The layoffs came several weeks after the warning, and the supervisor, who was never on s ite because he had another job as a teacher, randomly fabricated and implicated this one and that one,in order to justify who was layed off and who was retained. My son has a B+ average in his classes, and is one of those quiet kids who everybody likes because he gets along and doesn't argue with anyone.
Now he owes tax money, had to borrow for tuition and books because he had decided to forego FAFSA in lieu of working, and has even applied at McDonald's, but cannot get a call back.
My 18 year-old was fired from a department store a week before Christmas. Nice.
For these yahoos who prefer human suffering to government intervention no words seem to suffice which may reach their ignorant ears. One can only
pray these jobs return soon. LA is up to 10.5%, and 1 out of every 5 adults is receiving some sort of assistance.
In the words of the late Major Lance, "...Um Um Um Um Um Um..."
Re: I think people are laboring under the impression that this is a hand-out to people who don't work.
Most people know better, because most people have either been on unemployment or know someone who has.
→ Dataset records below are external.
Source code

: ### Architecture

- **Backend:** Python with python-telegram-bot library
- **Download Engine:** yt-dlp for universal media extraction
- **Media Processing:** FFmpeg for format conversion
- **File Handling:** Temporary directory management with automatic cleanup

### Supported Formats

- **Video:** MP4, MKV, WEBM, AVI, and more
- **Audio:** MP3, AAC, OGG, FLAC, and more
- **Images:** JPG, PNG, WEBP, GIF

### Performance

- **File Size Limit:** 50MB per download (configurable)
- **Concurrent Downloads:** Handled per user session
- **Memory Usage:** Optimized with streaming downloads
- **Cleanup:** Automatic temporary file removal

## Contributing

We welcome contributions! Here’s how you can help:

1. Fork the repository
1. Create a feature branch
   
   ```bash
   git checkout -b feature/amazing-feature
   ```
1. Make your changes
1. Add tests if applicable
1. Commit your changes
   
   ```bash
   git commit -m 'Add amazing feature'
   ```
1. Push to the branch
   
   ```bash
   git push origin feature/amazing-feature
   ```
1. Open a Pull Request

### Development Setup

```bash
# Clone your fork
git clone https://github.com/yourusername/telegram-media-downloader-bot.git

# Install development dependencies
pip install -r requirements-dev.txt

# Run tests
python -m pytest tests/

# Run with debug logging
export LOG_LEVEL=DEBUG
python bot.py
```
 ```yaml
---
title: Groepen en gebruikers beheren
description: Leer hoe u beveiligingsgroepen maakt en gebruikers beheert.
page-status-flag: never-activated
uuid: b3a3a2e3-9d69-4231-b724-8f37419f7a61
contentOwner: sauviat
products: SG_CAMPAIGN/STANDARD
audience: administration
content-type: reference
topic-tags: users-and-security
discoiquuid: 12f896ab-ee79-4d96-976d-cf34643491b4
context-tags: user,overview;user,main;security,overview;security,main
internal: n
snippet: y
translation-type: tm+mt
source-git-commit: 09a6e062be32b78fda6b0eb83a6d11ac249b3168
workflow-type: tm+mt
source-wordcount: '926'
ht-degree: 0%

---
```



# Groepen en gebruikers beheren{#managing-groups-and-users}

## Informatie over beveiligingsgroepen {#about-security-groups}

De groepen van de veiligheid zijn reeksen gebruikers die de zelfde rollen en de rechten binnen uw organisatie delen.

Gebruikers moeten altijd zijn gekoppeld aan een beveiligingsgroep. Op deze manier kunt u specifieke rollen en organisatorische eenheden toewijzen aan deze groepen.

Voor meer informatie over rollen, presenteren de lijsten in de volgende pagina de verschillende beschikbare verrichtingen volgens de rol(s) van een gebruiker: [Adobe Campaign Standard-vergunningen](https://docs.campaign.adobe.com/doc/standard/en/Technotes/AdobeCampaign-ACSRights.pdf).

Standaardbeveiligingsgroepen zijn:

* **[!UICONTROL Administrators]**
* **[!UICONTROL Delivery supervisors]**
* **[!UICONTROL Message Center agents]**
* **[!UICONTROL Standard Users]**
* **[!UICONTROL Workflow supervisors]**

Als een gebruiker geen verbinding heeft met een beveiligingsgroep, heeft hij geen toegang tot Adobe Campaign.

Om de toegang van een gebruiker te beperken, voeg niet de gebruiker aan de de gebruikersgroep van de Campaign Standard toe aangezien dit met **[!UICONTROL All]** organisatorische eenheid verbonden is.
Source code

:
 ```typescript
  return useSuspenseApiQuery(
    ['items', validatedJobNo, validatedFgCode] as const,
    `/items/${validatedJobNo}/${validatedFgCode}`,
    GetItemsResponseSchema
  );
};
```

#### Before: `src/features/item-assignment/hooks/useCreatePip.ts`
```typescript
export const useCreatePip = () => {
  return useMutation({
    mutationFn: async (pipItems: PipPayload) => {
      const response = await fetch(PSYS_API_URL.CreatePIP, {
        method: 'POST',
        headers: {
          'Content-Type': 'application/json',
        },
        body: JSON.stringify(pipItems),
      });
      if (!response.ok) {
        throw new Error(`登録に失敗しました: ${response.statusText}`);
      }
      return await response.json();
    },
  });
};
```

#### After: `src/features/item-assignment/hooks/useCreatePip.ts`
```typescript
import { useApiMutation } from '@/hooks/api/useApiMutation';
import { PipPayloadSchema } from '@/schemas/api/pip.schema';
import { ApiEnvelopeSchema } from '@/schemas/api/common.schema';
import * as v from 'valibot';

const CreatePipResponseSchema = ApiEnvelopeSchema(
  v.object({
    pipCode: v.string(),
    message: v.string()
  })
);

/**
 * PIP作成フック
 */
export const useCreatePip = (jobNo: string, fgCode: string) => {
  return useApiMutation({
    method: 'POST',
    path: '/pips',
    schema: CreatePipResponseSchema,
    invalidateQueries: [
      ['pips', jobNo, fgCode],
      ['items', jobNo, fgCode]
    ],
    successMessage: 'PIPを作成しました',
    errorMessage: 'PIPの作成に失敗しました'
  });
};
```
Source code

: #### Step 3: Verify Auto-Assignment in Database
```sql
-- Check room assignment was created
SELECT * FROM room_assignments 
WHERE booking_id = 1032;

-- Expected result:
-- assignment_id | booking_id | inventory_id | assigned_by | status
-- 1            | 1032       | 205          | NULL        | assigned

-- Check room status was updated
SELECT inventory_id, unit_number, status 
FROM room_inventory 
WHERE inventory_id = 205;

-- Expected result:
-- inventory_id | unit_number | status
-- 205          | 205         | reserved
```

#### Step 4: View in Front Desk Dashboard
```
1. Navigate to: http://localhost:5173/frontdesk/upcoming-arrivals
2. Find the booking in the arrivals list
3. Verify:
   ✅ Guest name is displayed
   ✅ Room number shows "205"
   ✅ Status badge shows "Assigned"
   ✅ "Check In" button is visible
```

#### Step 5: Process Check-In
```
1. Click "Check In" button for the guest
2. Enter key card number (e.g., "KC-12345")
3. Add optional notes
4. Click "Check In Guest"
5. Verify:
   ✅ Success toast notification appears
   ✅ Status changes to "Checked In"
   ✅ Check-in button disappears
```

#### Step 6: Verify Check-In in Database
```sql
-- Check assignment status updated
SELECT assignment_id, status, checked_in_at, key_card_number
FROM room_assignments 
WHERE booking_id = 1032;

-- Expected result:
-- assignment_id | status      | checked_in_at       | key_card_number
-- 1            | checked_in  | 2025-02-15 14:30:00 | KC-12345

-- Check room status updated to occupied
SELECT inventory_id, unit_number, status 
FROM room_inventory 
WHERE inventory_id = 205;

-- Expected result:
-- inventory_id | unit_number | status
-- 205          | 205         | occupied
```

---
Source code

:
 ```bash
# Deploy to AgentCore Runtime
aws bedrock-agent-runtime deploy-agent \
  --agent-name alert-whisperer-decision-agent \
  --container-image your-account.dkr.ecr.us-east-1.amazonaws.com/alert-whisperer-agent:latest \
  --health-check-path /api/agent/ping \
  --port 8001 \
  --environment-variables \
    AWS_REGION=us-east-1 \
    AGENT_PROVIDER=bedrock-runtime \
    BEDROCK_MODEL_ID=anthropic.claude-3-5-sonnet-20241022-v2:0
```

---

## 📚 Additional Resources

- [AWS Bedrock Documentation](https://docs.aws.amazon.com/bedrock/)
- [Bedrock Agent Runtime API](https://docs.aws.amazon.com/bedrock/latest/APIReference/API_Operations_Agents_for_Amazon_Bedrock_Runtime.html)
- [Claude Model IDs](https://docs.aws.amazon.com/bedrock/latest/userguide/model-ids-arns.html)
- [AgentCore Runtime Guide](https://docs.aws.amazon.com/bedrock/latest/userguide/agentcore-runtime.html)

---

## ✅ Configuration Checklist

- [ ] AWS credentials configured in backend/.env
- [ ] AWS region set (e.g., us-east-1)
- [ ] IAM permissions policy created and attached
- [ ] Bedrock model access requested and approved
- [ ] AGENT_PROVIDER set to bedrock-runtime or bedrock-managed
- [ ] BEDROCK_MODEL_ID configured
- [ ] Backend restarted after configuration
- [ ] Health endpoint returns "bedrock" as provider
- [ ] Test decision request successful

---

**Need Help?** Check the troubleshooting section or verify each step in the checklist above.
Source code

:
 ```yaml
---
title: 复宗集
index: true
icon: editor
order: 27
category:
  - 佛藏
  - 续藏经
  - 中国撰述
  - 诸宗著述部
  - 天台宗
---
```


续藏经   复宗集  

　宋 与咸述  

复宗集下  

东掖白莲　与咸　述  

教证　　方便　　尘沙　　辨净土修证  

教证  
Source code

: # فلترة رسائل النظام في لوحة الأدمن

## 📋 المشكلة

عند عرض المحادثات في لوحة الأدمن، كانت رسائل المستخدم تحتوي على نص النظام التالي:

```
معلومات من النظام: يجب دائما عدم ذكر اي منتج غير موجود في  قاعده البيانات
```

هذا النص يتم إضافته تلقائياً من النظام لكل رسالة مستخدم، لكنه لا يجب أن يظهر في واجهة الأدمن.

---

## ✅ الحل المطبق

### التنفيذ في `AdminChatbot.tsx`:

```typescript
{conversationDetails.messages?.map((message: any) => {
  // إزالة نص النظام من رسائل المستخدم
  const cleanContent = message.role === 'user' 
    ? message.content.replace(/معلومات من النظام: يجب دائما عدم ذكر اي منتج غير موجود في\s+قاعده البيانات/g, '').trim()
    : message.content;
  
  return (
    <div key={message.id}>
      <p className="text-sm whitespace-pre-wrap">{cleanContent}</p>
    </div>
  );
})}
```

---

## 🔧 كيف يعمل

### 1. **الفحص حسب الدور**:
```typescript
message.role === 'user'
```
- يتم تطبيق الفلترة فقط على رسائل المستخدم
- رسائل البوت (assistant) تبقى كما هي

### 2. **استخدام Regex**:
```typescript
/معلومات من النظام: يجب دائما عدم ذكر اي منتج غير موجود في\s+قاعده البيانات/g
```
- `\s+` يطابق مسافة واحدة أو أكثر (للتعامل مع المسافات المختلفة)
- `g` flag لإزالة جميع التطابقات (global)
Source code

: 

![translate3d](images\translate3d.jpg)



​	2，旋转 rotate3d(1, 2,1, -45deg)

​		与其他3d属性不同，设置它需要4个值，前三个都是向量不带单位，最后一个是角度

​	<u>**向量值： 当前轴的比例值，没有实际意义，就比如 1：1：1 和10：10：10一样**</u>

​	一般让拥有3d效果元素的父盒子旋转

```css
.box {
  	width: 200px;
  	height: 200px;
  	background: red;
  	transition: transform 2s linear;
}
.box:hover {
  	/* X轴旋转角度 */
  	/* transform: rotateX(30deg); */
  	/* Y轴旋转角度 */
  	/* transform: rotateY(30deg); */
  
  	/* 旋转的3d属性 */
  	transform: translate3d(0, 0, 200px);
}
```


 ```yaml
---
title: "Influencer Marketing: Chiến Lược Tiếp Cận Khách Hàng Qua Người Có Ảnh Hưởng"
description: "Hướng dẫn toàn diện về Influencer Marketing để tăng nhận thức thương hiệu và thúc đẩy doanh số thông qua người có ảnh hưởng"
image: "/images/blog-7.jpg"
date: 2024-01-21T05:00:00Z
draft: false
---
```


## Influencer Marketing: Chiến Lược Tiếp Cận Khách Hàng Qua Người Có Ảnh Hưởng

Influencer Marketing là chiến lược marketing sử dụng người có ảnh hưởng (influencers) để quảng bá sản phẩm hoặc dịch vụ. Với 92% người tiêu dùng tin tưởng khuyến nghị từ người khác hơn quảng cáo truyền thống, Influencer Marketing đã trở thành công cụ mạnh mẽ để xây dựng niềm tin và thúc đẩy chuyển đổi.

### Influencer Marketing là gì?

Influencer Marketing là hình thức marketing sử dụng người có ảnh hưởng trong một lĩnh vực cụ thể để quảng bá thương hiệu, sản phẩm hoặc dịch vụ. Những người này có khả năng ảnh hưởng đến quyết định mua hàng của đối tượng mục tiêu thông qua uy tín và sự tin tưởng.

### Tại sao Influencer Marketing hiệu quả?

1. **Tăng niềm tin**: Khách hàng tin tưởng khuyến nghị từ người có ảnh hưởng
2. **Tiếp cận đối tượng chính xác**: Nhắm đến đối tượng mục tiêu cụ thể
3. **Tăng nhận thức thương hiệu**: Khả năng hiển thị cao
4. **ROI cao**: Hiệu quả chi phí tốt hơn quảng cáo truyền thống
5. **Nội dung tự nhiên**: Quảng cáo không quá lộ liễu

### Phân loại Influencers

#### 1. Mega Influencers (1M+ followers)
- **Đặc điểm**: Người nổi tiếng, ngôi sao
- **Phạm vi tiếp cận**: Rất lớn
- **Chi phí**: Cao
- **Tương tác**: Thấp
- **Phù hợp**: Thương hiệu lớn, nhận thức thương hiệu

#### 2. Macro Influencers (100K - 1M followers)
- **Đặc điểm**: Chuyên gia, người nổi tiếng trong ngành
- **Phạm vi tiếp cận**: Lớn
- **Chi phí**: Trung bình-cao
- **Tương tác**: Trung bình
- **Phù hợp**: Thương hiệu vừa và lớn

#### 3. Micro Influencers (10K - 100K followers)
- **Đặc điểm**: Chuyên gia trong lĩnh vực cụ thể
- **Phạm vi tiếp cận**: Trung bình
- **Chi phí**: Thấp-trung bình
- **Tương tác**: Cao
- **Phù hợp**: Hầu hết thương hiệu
Getting laid off is very common in today's job market; there's no stigma to it at all. In fact, I've never run into anyone who thought unemployment was "welfare" or was a bad idea in general (except some charcaters on blogs who hail from the fever swamps of the Right and probably think indoor plumbing is a bad idea too).
Re: Isn't Texas in relatively good shape because of the high price of oil last year?
That may part of it, but Texas also avoided the housing boom/bust. Bad memories of the late 80s/early 90s (when Texas had a severe but localized housing collapse that left it crippled for years) kept a lid on things there.
Re: Um, not to seem unsympathetic here, but he's 59. Why doesn't he have any money in the bank?
The story gives a possible hint: he was for a while unemployed a couple years ago. If he did have an "emergency fund" saved up, it was probably used then, and not enough time to recoup.
Re: Not an incentive to avoid a job
Also, the amount you receive, even at maximum, is so meager (sub-poverty level) that almost any full-time job will pay better. In 2002 I took a job telemarketing in preference to unemployment.
Re: employees do NOT pay anything for unemployment insurance. The cost is borne entirely by the employer.
This is literally true, but in the larger picture it is not really true. Any money an employer pays for labor costs (including health premiums, the employers' share of FICA, unemployment insurance and workman's comp premiums) is ultimately coming out of employee compensation even if it is not itemized as such on the pay stubs.